Project Description


for ODAM / Design Impact

The Erikoodu Briquette, a clean-burning fuel product, was designed to reduce indoor air pollution and decrease damaging health effects for those who typically cook with wood. Through Design Impact, Kaleidoscope Innovation partnered with Organization of Development, Action, and Maintenance (ODAM), a group dedicated to addressing rural poverty in India, to bring this business model to life.


ODAM wanted to use waste charcoal, a byproduct from charcoal manufacturing in the region, to create a cleaner-burning indoor fuel alternative to wood or kerosene. Production of the product needed to be cost-effective and sustainable to create rural employment opportunities for Indian women.


Interviews, focus groups and market research

Interviews, focus groups and market research were conducted as part of the front-end research effort. These insights drove prototyping direction, with the goal of creating charcoal briquettes that ignite more quickly and provide adjustable burn times.

Because of the many capabilities in Kaleidoscope Innovation’s wheelhouse, we were able to help Design Impact finalize this project from multiple angles.  For example, by sending us local context images and interview results, Design Impact brought us deep into the project’s consumer-insight phase, allowing us to respond with a culturally relevant and inspirational logo design.

Industrial design and engineering teams collaborated across continents on a cost-effective hand press for making the briquettes.



 “Over 1,000 hours of paid rural employment.”

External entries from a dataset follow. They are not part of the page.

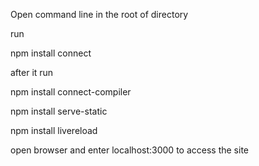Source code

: Open command line  in the root of directory

run 

 npm install connect

 after it run 

 npm install connect-compiler

 npm install serve-static

 npm install livereload


 open browser and enter localhost:3000 to access the site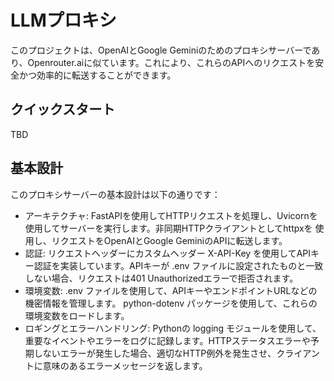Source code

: # LLMプロキシ

このプロジェクトは、OpenAIとGoogle
Geminiのためのプロキシサーバーであり、Openrouter.aiに似ています。これにより、これらのAPIへのリクエストを安全かつ効率的に転送することができます。

## クイックスタート

TBD


## 基本設計

このプロキシサーバーの基本設計は以下の通りです：

- アーキテクチャ:
FastAPIを使用してHTTPリクエストを処理し、Uvicornを使用してサーバーを実行します。非同期HTTPクライアントとしてhttpxを 使用し、リクエストをOpenAIとGoogle
GeminiのAPIに転送します。
- 認証: リクエストヘッダーにカスタムヘッダー X-API-Key
を使用してAPIキー認証を実装しています。APIキーが .env
ファイルに設定されたものと一致しない場合、リクエストは401
Unauthorizedエラーで拒否されます。
- 環境変数:  .env
ファイルを使用して、APIキーやエンドポイントURLなどの機密情報を管理します。
python-dotenv パッケージを使用して、これらの環境変数をロードします。
- ロギングとエラーハンドリング: Pythonの logging
モジュールを使用して、重要なイベントやエラーをログに記録します。HTTPステータスエラーや予期しないエラーが発生した場合、適切なHTTP例外を発生させ、クライアントに意味のあるエラーメッセージを返します。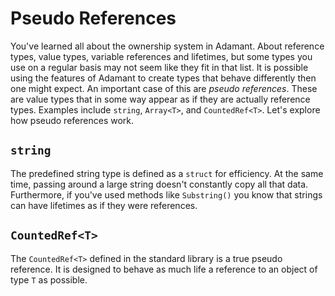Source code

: # Pseudo References

You've learned all about the ownership system in Adamant. About reference types, value types, variable references and lifetimes, but some types you use on a regular basis may not seem like they fit in that list. It is possible using the features of Adamant to create types that behave differently then one might expect. An important case of this are *pseudo references*. These are value types that in some way appear as if they are actually reference types. Examples include `string`, `Array<T>`, and `CountedRef<T>`. Let's explore how pseudo references work.

## `string`

The predefined string type is defined as a `struct` for efficiency. At the same time, passing around a large string doesn't constantly copy all that data. Furthermore, if you've used methods like `Substring()` you know that strings can have lifetimes as if they were references.

## `CountedRef<T>`

The `CountedRef<T>` defined in the standard library is a true pseudo reference. It is designed to behave as much life a reference to an object of type `T` as possible.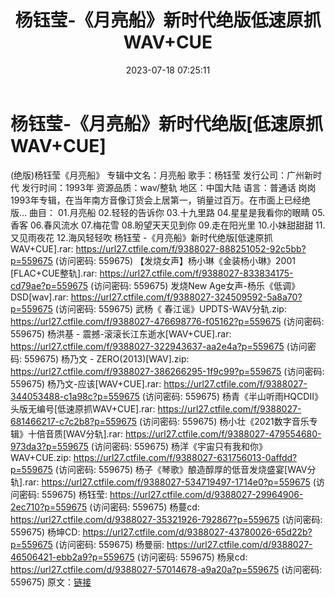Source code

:﻿---
title: 杨钰莹-《月亮船》新时代绝版低速原抓WAV+CUE
date: 2023-07-18 07:25:11
categories: WAV车载音乐、镜像
tags: 华语中文
---
# 杨钰莹-《月亮船》新时代绝版[低速原抓WAV+CUE]

(绝版)杨钰莹《月亮船》
专辑中文名：月亮船
歌手：杨钰莹
发行公司：广州新时代
发行时间：1993年
资源品质：wav/整轨
地区：中国大陆
语言：普通话
岗岗1993年专辑，在当年南方音像订货会上居第一，销量过百万。在市面上已经绝版...
曲目：
01.月亮船
02.轻轻的告诉你
03.十九里路
04.星星是我看你的眼睛
05.香客
06.春风流水
07.梅花雪
08.盼望天天见到你
09.走在阳光里
10.小妹甜甜甜
11.又见雨夜花
12.海风轻轻吹
杨钰莹 -《月亮船》新时代绝版[低速原抓WAV+CUE].rar: https://url27.ctfile.com/f/9388027-888251052-92c5bb?p=559675
(访问密码: 559675)
【发烧女声】杨小琳《金装杨小琳》2001 [FLAC+CUE整轨].rar: https://url27.ctfile.com/f/9388027-833834175-cd79ae?p=559675
(访问密码: 559675)
发烧New Age女声-杨乐《低调》DSD[wav].rar: https://url27.ctfile.com/f/9388027-324509592-5a8a70?p=559675
(访问密码: 559675)
武杨《 春江谣》UPDTS-WAV分轨.zip: https://url27.ctfile.com/f/9388027-476698776-f05162?p=559675
(访问密码: 559675)
杨洪基 - 震撼-滚滚长江东逝水[WAV+CUE].rar: https://url27.ctfile.com/f/9388027-322943637-aa2e4a?p=559675
(访问密码: 559675)
杨乃文 - ZERO(2013)[WAV].zip: https://url27.ctfile.com/f/9388027-386266295-1f9c99?p=559675
(访问密码: 559675)
杨乃文-应该[WAV+CUE].rar: https://url27.ctfile.com/f/9388027-344053488-c1a98c?p=559675
(访问密码: 559675)
杨青《半山听雨HQCDII》头版无编号[低速原抓WAV+CUE].rar: https://url27.ctfile.com/f/9388027-681466217-c7c2b8?p=559675
(访问密码: 559675)
杨小壮《2021数字音乐专辑》十倍音质[WAV分轨].rar: https://url27.ctfile.com/f/9388027-479554680-973da3?p=559675
(访问密码: 559675)
杨洋《宇宙只有我和你》WAV+CUE.zip: https://url27.ctfile.com/f/9388027-631756013-0affdd?p=559675
(访问密码: 559675)
杨子《琴歌》酿造醇厚的低音发烧盛宴[WAV分轨].rar: https://url27.ctfile.com/f/9388027-534719497-1714e0?p=559675
(访问密码: 559675)
杨钰莹: https://url27.ctfile.com/d/9388027-29964906-2ec710?p=559675
(访问密码: 559675)
杨蔓cd: https://url27.ctfile.com/d/9388027-35321926-792867?p=559675
(访问密码: 559675)
杨坤CD: https://url27.ctfile.com/d/9388027-43780026-65d22b?p=559675
(访问密码: 559675)
杨曼丽: https://url27.ctfile.com/d/9388027-46506421-ebb2a9?p=559675
(访问密码: 559675)
杨泉cd: https://url27.ctfile.com/d/9388027-57014678-a9a20a?p=559675
(访问密码: 559675)
原文：[链接](https://blog.sina.com.cn/s/blog_1647c7e76010312qa.html)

A completed business plan was developed for ODAM and $10,000 was raised to fund the pilot. The project generated over 1,000 hours of paid rural employment. By participating in such a meaningful and dynamic project, we were able to better understand low-income consumers while simultaneously developing a product to improve life.

“After partnering with Design Impact we now have the ability to use locally available resources to create tools that reduce the burden of the rural poor.”